Felix sat watching her framed against the broken alien bodies. He saw that her head was resting against-the skull of an ant. He started to move it, then saw that he, too, was resting on the body of another. He looked around. The area was covered with the crushed parts of enemies, the sand drenched with their black spouting something. He shivered, stood up.
I can’t lie on that, he thought. Dammit, I can’t even lie down….
It was some time before he noticed the tears in his eyes.
Because it was all going to happen again.
“It’s a deathtrap,” said the Colonel bitterly.
“It’s all we have,” replied Forest in a patient tone.
“There’s no way down once we’re up there. There’s just that one set of steps…. ”
“…and only one place to defend.”
“What if they decide to dig straight up through?”

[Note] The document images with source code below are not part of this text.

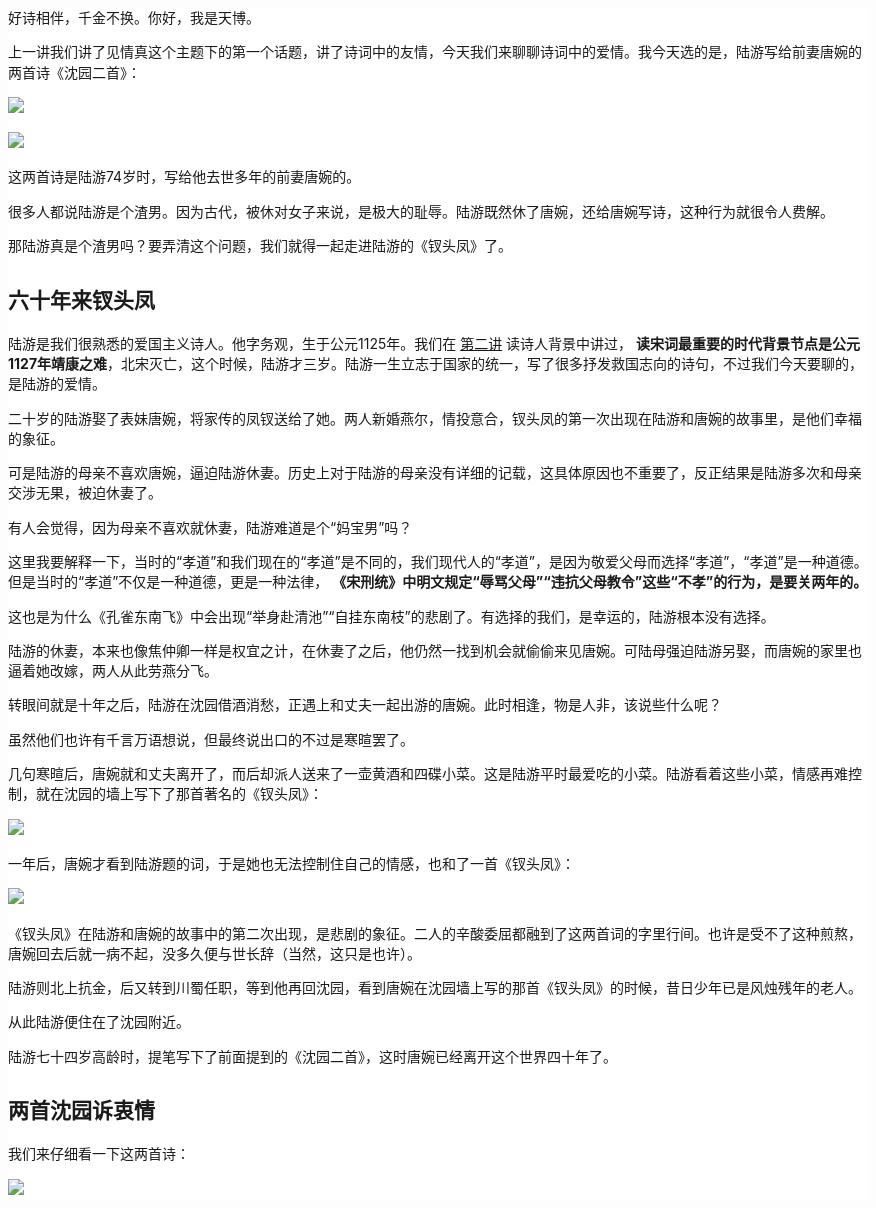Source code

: 好诗相伴，千金不换。你好，我是天博。

上一讲我们讲了见情真这个主题下的第一个话题，讲了诗词中的友情，今天我们来聊聊诗词中的爱情。我今天选的是，陆游写给前妻唐婉的两首诗《沈园二首》：

![](https://static001.geekbang.org/resource/image/fa/cf/faab3912f3d42c0f38020eed9c62b6cf.jpg?wh=1920x1080)

![](https://static001.geekbang.org/resource/image/13/73/139e5e3837bb4d9f0e36f3538aee4073.jpg?wh=1920x1080)

这两首诗是陆游74岁时，写给他去世多年的前妻唐婉的。

很多人都说陆游是个渣男。因为古代，被休对女子来说，是极大的耻辱。陆游既然休了唐婉，还给唐婉写诗，这种行为就很令人费解。

那陆游真是个渣男吗？要弄清这个问题，我们就得一起走进陆游的《钗头凤》了。

## **六十年来钗头凤**

陆游是我们很熟悉的爱国主义诗人。他字务观，生于公元1125年。我们在 [第二讲](https://time.geekbang.org/column/article/387342) 读诗人背景中讲过， **读宋词最重要的时代背景节点是公元1127年靖康之难**，北宋灭亡，这个时候，陆游才三岁。陆游一生立志于国家的统一，写了很多抒发救国志向的诗句，不过我们今天要聊的，是陆游的爱情。

二十岁的陆游娶了表妹唐婉，将家传的凤钗送给了她。两人新婚燕尔，情投意合，钗头凤的第一次出现在陆游和唐婉的故事里，是他们幸福的象征。

可是陆游的母亲不喜欢唐婉，逼迫陆游休妻。历史上对于陆游的母亲没有详细的记载，这具体原因也不重要了，反正结果是陆游多次和母亲交涉无果，被迫休妻了。

有人会觉得，因为母亲不喜欢就休妻，陆游难道是个“妈宝男”吗？

这里我要解释一下，当时的“孝道”和我们现在的“孝道”是不同的，我们现代人的“孝道”，是因为敬爱父母而选择“孝道”，“孝道”是一种道德。但是当时的“孝道”不仅是一种道德，更是一种法律， **《宋刑统》中明文规定“辱骂父母”“违抗父母教令”这些“不孝”的行为，是要关两年的。**

这也是为什么《孔雀东南飞》中会出现“举身赴清池”“自挂东南枝”的悲剧了。有选择的我们，是幸运的，陆游根本没有选择。

陆游的休妻，本来也像焦仲卿一样是权宜之计，在休妻了之后，他仍然一找到机会就偷偷来见唐婉。可陆母强迫陆游另娶，而唐婉的家里也逼着她改嫁，两人从此劳燕分飞。

转眼间就是十年之后，陆游在沈园借酒消愁，正遇上和丈夫一起出游的唐婉。此时相逢，物是人非，该说些什么呢？

虽然他们也许有千言万语想说，但最终说出口的不过是寒暄罢了。

几句寒暄后，唐婉就和丈夫离开了，而后却派人送来了一壶黄酒和四碟小菜。这是陆游平时最爱吃的小菜。陆游看着这些小菜，情感再难控制，就在沈园的墙上写下了那首著名的《钗头凤》：

![](https://static001.geekbang.org/resource/image/4c/3c/4c0b5fa63041f8b6d6f2b89b4748013c.jpg?wh=1920x1080)

一年后，唐婉才看到陆游题的词，于是她也无法控制住自己的情感，也和了一首《钗头凤》：

![](https://static001.geekbang.org/resource/image/f2/0a/f239400334cc4794e3f683136af8880a.jpg?wh=1920x1080)

《钗头凤》在陆游和唐婉的故事中的第二次出现，是悲剧的象征。二人的辛酸委屈都融到了这两首词的字里行间。也许是受不了这种煎熬，唐婉回去后就一病不起，没多久便与世长辞（当然，这只是也许）。

陆游则北上抗金，后又转到川蜀任职，等到他再回沈园，看到唐婉在沈园墙上写的那首《钗头凤》的时候，昔日少年已是风烛残年的老人。

从此陆游便住在了沈园附近。

陆游七十四岁高龄时，提笔写下了前面提到的《沈园二首》，这时唐婉已经离开这个世界四十年了。

## 两首沈园诉衷情

我们来仔细看一下这两首诗：

![](https://static001.geekbang.org/resource/image/fa/cf/faab3912f3d42c0f38020eed9c62b6cf.jpg?wh=1920x1080)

“That will take awhile. Even for ants. Either way, we buy some time.”
“I don’t like it.”
Forest snorted disgustedly, a harsh blast of white sound into Felix’s earphones. “Dammit, I don’t like it either,” she retorted. “But there simply isn’t any other place to go but the mesa. We ought to get started moving the casualties as soon as the able-bodies have made connection.”
“I don’t like it. I don’t like not having any avenue of retreat.”
The Colonel looked up at her then, startled. For perhaps five seconds the two stood there, commander and scout, and traded glances. At last the Colonel looked away. He sighed.
“It’s a deathtrap,” he said again.
“It’s Banshee,” said Forest, simply.
Felix turned away and walked down the rows of casualties toward the Can. He was down to 37 percent power. He found a long line of warriors lounging about on the sand. He asked the first, found out that this was indeed the line to make Connection. He sat and waited.
He wondered why Forest bothered to argue with the Colonel. “Why waste your breath?” he thought. There really isn’t any choice. The Colonel had to see that. “It’s Banshee,” Forest had said, as though that explained everything. Felix smiled slightly, bitterly, to himself. As far as he was concerned, it did explain it all.
They had moved three more times. Each time, after a short delay, the ants had found them and attacked. Each time, the attacks were the same. Walls of ants choking against the barricades, a seemingly endless supply. The lines would hold as long as they could. He and Forest and others would try to keep those that broke through from killing too many. Sometimes, not always, they did a good job. Certainly Felix was getting better. He had found that he no longer needed to think before acting. He only reacted, killing often two ants at once.
And if he had gotten quite good, Forest had become amazing. Never in all his life had Felix seen anything remotely resembling her reflexes. Many times she had managed to cover not only her own area, but his as well. She was absolutely phenomenal. A real-life killing machine.
He sighed. Not that it had been enough. Not that anything could have been enough.
For despite all their combined talents and all their combined resources, the ants were slaughtering them. Each attack was merely a holding action saved at the last minute by a hail of blaze-bombs which would temporarily demolish every ant in sight. But they were running out of blaze-bombs. Soon, very soon, there would be nothing to throw at the boiling mass and they would all be engulfed.